Nie przebiega to jednak bezkonfliktowo, a niektóre samorządy zaskarżają do sądów administracyjnych decyzje wojewodów, nadające ulicom i placom inne nazwy niż miały dotychczas. Na przykład Rada Warszawy zdecydowała o zaskarżeniu do Wojewódzkiego Sądu Administracyjnego zmiany nazw aż 47 ulic, a ostatnio podjęła uchwałę o nadaniu nazwy Trasa Łazienkowska (dawniej Aleja Armii Ludowej), mającej zastąpić nadaną przez wojewodę mazowieckiego nazwę Alei Lecha Kaczyńskiego.
Miasto Bielsko-Biała wystosowało skargę na rozstrzygnięcie nadzorcze wojewody śląskiego do Wojewódzkiego Sądu Administracyjnego w Gliwicach. W styczniu 2017 r. Rada Miejska podjęła uchwałę o nadaniu nazwy im. Ryszarda Dziopaka rondu przy skrzyżowaniu czterech ulic. Po uzyskaniu opinii IPN, wojewoda śląski stwierdził jej nieważność jako sprzecznej z art. 1 ustawy dekomunizacyjnej. Zgodnie z tym przepisem, nazwy budowli, obiektów i urządzeń użyteczności publicznej, w tym dróg, ulic, mostów i placów, nadawane przez jednostki samorządu terytorialnego nie mogą upamiętniać osób, organizacji, wydarzeń lub dat, symbolizujących komunizm lub inny ustrój totalitarny, ani w inny sposób takiego ustroju propagować. Za propagujące komunizm uważa się także nazwy, odwołujące się do osób, organizacji, wydarzeń lub dat, symbolizujących represyjny, autorytarny i niesuwerenny system władzy w Polsce w latach 1944-1989. Z opinii IPN wynika, iż nazwa ronda odpowiada tym kryterium, dlatego należało stwierdzić jej nieważność.
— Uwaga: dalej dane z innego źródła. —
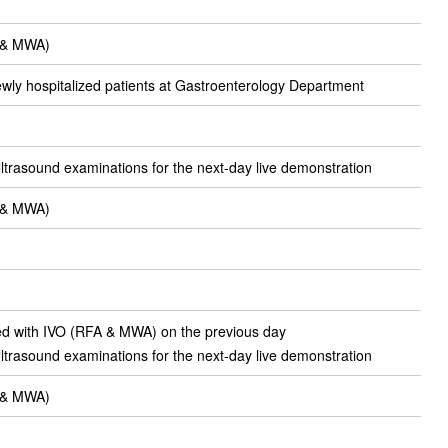
A & MWA)
wly hospitalized patients at Gastroenterology Department
ltrasound examinations for the next-day live demonstration
A & MWA)
ted with IVO (RFA & MWA) on the previous day
ltrasound examinations for the next-day live demonstration
A & MWA)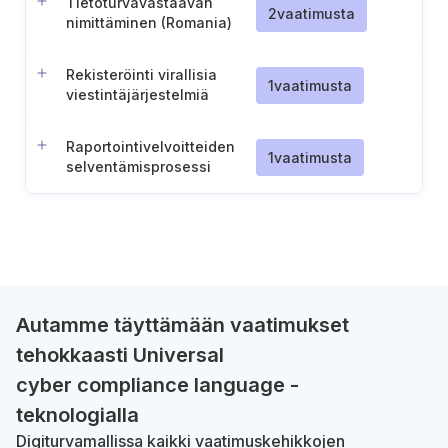
Tietoturvavastaavan
2
vaatimusta
nimittäminen (Romania)
Rekisteröinti virallisia
1
vaatimusta
viestintäjärjestelmiä
varten
Raportointivelvoitteiden
1
vaatimusta
selventämisprosessi
(Sveitsi)
Autamme täyttämään vaatimukset
tehokkaasti Universal
cyber compliance language -
teknologialla
Digiturvamallissa kaikki vaatimuskehikkojen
IPN poinformował, że Ryszard Dziopak był członkiem Komitetu Wojewódzkiego PZPR, a w latach 1972-1981 r. – posłem na Sejm z ramienia tej partii. IPN określił go jako nomenklaturowego dyrektora Fabryki Samochodów Małolitrażowych w Bielsku-Białej, odwołanego w 1981 r. na skutek protestów robotniczych.
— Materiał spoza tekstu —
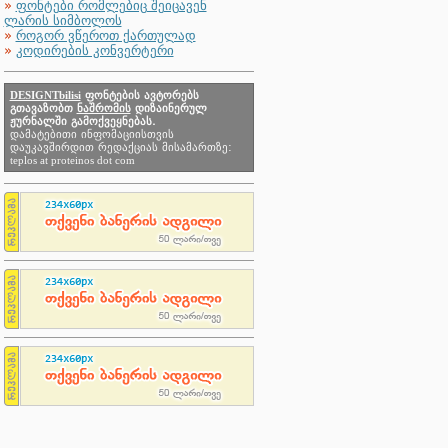
»
ფონტები რომლებიც შეიცავენ
ლარის სიმბოლოს
»
როგორ ვწეროთ ქართულად
»
კოდირების კონვერტერი
DESIGNTbilisi
ფონტების ავტორებს
გთავაზობთ
ნაშრომის
დიზაინერულ
ჟურნალში გამოქვეყნებას.
დამატებითი ინფომაციისთვის
დაუკავშირდით რედაქციას მისამართზე:
teplos at proteinos dot com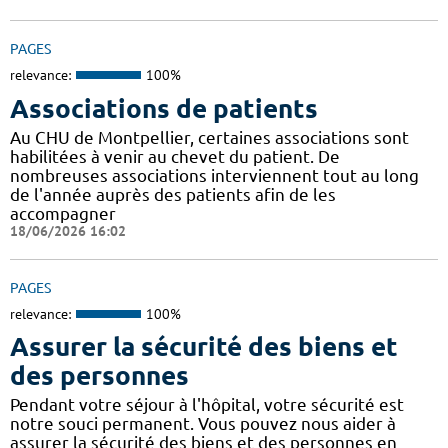
PAGES
relevance:
100%
Associations de patients
Au CHU de Montpellier, certaines associations sont
habilitées à venir au chevet du patient. De
nombreuses associations interviennent tout au long
de l'année auprès des patients afin de les
accompagner
18/06/2026 16:02
PAGES
relevance:
100%
Assurer la sécurité des biens et
des personnes
Pendant votre séjour à l'hôpital, votre sécurité est
notre souci permanent. Vous pouvez nous aider à
assurer la sécurité des biens et des personnes en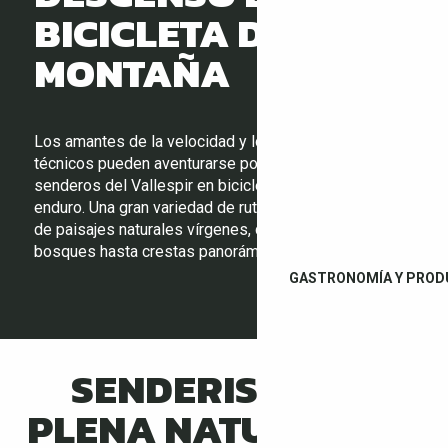
BICICLETA DE
MONTAÑA
Los amantes de la velocidad y los descensos
técnicos pueden aventurarse por los escarpados
senderos del Vallespir en bicicleta de montaña o
enduro. Una gran variedad de rutas le llevarán a través
de paisajes naturales vírgenes, desde densos
bosques hasta crestas panorámicas.
GASTRONOMÍA Y PROD
SENDERISMO EN
PLENA NATURALEZA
W skardze do WSA, Miasto Bielsk-Biała zarzuciło, że nie miało możliwości ustosunkowania się do opinii IPN. Stwierdziło, że wyrywkowe i niepełne, a nawet częściowo niezgodne ze stanem faktycznym i prawdą historyczną, oceny Instytutu, pomijają zasługi Ryszarda Dziopaka dla rozwoju miasta. Mija się z prawdą informacja o rzekomym odwołaniu go ze stanowiska na skutek protestów robotniczych w 1981 r.